GOAL OF THE EXERCISE: In the startup vesting guide below, condense the paragraph beginning "After you have formed your new startup" into two shorter sentences that keep its main points.

+++ DOCUMENT EXTRACT

Vesting schedule 101: A guide for Malaysian startups

After you have formed your new startup, one of the first things you should be thinking about is the vesting schedule. This is crucial especially if you have formed a company with more than one founder. It is crucial to have a vesting schedule in place so that everyone’s interests are aligned and committed in the company. 

An overview of ‘vesting’ for startups

“Vesting” is a corporate exercise in a company upon which equity interest held by a person (eg, founder, key talent or even an advisor) in a company is no longer subject to forfeiture or ‘clawback’ by the company. 

The ‘vesting’ will be dealt in accordance with a pre-agreed timeline usually known as  the vesting schedule (or vesting period).  

“Vested shares” means shares that you own, which will be yours even if you’re fired or you decide to quit the company.

“Unvested shares”  means shares that have not yet vested or are subject to a right of forfeiture or ‘clawback’ by the company.

A “vesting schedule” sets out the equity interest that a person can receive on an aggregate basis (eg, 10,000 shares in total to be ‘vested’ over a period of time).

The ‘unvested shares’ in a vesting schedule can be uplifted or unrestricted based on two criteria, namely:

  • On a prescribed timeline (eg, usually between 1 to 4 years period). The plain vanilla Silicon Valley’s vesting period is 4 year inclusive of 1 year ‘cliff’ period.


  • The unvested shares can be uplifted upon achievement of certain key milestones (eg, KPIs or deliverables) by such person. 

Now let’s take a look at Malaysia’s context when it comes to structuring a vesting schedule for a startup.

What is a ‘standard’ vesting schedule for a startup?

++++++
+++ DATA SUPPLIED

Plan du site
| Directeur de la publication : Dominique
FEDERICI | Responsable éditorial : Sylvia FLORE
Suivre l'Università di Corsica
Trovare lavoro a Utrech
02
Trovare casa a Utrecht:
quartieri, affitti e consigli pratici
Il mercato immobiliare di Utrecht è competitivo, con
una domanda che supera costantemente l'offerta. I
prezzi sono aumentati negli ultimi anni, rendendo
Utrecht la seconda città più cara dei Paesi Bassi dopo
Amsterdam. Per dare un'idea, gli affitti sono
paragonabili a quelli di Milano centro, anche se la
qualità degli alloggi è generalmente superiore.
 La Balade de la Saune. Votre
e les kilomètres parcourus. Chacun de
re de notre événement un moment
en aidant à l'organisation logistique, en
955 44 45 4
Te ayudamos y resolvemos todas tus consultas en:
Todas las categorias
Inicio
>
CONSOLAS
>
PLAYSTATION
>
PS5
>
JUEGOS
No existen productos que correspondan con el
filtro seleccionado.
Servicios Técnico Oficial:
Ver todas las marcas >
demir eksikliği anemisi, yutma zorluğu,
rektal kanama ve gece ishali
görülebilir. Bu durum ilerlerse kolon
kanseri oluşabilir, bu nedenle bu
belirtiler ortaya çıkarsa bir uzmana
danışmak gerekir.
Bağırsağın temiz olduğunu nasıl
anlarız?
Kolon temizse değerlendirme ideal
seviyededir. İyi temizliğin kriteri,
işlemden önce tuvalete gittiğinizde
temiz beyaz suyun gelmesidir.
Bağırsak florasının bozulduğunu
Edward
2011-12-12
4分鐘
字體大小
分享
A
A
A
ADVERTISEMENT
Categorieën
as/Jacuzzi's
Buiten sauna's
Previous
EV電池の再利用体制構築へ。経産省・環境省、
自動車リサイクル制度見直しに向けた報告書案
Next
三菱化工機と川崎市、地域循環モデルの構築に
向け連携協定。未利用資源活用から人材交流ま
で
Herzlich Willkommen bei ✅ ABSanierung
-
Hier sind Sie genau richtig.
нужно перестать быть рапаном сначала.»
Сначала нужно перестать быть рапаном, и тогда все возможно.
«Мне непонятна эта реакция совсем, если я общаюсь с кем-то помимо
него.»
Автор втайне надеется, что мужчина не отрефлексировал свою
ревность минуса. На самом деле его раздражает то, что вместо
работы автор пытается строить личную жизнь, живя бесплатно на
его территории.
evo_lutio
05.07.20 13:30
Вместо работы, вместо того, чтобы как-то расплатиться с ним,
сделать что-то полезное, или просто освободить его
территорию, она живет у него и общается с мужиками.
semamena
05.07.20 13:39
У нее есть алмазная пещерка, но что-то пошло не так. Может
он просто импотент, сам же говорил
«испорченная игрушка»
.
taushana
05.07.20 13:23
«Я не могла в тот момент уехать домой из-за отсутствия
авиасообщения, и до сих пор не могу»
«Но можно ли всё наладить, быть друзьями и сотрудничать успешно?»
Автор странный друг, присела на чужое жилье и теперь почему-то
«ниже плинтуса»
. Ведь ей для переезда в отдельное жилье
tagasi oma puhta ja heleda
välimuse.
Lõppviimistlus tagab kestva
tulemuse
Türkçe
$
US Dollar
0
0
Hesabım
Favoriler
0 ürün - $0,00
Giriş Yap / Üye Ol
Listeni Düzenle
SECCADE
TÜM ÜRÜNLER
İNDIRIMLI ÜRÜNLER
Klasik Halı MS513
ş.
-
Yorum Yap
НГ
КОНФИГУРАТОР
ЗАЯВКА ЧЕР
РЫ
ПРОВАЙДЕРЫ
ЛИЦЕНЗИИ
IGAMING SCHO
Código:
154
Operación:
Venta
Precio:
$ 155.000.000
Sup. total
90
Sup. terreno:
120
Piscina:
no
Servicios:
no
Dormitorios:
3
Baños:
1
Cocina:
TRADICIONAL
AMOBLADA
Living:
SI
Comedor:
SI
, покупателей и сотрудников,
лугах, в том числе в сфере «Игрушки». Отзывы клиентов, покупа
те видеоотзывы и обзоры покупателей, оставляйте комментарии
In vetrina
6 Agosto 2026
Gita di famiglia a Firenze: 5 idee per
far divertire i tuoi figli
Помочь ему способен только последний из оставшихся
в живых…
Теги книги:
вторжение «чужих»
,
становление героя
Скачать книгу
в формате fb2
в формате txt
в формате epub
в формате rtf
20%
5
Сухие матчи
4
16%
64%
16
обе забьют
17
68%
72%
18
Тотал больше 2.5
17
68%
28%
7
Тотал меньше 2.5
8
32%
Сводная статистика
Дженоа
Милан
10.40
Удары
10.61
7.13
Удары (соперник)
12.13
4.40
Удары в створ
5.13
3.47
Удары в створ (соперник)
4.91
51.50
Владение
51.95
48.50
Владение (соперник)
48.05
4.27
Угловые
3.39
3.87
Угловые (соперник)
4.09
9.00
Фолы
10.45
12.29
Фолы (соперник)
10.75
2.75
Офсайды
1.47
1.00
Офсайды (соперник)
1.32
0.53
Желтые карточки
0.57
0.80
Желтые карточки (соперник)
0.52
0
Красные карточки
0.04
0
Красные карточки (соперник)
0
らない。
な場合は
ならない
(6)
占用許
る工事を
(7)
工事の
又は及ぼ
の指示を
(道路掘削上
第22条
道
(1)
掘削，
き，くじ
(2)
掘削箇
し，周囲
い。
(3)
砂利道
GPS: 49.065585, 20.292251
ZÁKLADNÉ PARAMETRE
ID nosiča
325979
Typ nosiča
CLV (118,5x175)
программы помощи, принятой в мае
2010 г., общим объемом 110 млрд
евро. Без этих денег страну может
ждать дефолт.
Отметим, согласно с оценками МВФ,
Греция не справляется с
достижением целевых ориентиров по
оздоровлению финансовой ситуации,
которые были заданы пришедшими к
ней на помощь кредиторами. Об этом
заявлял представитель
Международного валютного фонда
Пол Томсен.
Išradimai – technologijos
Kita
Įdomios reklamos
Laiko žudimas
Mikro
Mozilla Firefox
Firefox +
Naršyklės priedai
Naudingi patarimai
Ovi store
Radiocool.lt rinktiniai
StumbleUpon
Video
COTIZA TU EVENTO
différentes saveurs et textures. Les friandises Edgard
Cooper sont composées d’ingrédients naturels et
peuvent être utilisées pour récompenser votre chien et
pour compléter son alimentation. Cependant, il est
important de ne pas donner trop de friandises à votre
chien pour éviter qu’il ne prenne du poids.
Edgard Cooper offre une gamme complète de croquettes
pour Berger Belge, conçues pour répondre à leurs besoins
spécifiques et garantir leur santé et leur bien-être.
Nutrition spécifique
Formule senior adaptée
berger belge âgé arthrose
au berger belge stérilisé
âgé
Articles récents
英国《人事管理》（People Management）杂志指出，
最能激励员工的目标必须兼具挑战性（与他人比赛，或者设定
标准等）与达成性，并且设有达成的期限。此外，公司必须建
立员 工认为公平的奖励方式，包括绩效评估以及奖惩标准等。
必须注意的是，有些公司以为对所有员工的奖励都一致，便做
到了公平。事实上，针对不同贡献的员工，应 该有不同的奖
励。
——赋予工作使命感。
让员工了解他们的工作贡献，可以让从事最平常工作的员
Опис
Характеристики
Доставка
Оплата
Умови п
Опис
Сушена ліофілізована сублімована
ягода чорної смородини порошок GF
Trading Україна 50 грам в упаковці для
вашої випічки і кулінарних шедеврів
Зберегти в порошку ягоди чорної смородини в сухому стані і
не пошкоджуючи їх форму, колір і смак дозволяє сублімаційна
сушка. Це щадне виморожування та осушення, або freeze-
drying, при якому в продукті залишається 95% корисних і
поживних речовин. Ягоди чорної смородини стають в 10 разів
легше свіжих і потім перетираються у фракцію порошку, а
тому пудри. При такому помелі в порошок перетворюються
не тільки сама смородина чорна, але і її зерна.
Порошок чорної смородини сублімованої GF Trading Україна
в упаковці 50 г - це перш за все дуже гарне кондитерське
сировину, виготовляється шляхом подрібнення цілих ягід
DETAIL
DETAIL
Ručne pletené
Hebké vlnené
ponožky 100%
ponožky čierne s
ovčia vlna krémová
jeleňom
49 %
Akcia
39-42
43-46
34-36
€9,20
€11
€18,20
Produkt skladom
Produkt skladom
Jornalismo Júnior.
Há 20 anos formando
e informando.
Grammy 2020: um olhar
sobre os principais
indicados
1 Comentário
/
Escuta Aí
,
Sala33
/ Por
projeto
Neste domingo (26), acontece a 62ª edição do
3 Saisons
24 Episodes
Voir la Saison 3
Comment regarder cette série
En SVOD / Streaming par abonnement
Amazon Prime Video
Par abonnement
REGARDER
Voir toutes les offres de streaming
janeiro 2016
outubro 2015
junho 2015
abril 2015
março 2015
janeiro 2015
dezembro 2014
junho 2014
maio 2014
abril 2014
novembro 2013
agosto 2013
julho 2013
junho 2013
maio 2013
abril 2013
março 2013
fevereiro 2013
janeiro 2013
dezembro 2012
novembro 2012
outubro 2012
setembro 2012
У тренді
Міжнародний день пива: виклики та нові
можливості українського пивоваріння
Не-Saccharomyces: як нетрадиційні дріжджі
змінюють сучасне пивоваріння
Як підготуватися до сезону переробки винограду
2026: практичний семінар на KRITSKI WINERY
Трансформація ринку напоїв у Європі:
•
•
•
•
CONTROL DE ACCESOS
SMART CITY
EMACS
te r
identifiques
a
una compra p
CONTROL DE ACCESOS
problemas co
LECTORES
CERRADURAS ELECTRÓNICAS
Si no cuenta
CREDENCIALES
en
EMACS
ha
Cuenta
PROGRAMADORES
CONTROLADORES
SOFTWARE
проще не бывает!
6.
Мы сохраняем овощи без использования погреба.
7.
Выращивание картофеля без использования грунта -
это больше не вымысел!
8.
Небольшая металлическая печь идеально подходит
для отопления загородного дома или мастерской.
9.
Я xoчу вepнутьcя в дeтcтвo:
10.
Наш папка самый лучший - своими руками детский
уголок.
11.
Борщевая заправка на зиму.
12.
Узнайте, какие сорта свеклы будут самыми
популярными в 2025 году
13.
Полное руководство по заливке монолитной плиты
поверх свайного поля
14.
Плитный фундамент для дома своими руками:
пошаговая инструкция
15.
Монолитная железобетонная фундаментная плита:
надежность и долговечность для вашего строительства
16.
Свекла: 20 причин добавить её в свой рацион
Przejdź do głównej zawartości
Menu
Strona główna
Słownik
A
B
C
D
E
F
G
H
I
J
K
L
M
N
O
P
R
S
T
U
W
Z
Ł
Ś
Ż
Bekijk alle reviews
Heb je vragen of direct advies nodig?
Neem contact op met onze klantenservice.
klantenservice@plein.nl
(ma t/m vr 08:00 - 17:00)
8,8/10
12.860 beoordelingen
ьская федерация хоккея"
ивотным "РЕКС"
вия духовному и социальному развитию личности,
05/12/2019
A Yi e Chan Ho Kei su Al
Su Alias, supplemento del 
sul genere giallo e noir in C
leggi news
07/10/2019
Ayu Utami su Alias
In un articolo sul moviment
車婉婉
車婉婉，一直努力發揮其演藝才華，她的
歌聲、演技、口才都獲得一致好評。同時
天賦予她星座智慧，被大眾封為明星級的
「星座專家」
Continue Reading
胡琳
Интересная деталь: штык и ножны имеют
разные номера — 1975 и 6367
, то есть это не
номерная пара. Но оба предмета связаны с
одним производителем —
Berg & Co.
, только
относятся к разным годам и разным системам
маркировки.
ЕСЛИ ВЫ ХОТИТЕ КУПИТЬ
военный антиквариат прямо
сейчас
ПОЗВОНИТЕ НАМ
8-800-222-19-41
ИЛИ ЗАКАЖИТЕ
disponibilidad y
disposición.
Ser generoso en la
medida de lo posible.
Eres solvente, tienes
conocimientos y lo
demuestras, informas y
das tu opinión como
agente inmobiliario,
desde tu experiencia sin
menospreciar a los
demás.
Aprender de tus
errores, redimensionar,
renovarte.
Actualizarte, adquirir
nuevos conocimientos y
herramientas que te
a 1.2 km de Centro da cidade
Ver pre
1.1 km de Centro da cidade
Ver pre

++++++

WRITTEN REPLY: A vesting schedule should be among the first things considered after forming a startup, especially one with more than one founder. Having one in place keeps everyone's interests aligned and committed to the company.